Thursday, March 18th, 2010

The App 3G download limit was recently changed to 20 megs (from 10), but there will still be times when you may find yourself needing to squeeze down that bundle size to make the cut; RAM usage is something you will always want to keep as low as possible.  Thankfully there is something you can do to your app to give you some more breathing room in both departments: use PVRTC images.

PVRTC images use far less ram then .jpg or .png images, support transparency, and compress much better in the bundle.  Unfortunately they are a little unwieldy to use, so I’ve compiled a few tips to help.  Firstly, you can pick up a nice PVRTC image converter in our resource section HERE, which was created during the development of Amazing Ninja Buddy.  This will let you convert your existing images into PVRTC form.  Now, in order to incorporate them into your project I recommend you use Apple’s Texture2D image processing class, or whatever the equivalent is in any of Apple’s newer OpenGL based sample projects.

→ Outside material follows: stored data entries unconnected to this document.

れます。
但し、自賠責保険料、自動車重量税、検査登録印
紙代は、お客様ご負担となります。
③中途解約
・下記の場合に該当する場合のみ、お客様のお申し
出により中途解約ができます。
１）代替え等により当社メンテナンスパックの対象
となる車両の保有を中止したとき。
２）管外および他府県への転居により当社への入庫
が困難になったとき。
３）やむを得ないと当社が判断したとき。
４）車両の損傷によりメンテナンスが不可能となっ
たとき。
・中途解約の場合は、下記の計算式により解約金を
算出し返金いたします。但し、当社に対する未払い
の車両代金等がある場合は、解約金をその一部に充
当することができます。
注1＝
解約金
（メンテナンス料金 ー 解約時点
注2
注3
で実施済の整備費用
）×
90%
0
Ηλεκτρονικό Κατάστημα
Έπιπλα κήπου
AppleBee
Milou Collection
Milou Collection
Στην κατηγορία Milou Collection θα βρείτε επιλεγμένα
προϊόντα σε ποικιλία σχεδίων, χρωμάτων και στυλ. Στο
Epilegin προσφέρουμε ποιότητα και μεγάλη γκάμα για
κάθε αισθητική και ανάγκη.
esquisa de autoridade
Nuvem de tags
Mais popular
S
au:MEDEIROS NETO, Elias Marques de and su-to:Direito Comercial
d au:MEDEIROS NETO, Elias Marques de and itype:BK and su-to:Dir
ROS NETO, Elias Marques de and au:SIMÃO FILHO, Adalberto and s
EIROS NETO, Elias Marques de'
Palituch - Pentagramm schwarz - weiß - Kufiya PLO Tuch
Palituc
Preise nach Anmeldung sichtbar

PVRTC images do have one fatal flaw…they are quite ugly and have a tendency to contain nasty transparency artifacts.  Thankfully there is a good way to to address this:

1) initially have your assets created at double the size you need them at (so for instance 512×512 for a 256×256 desired end result).
2) convert the file to PVRTC
3) draw it in your project at half scale

This will result in images that are very close to the quality of your originals, take up less hard disk space, and use roughly 40% of the RAM…that’s a big difference!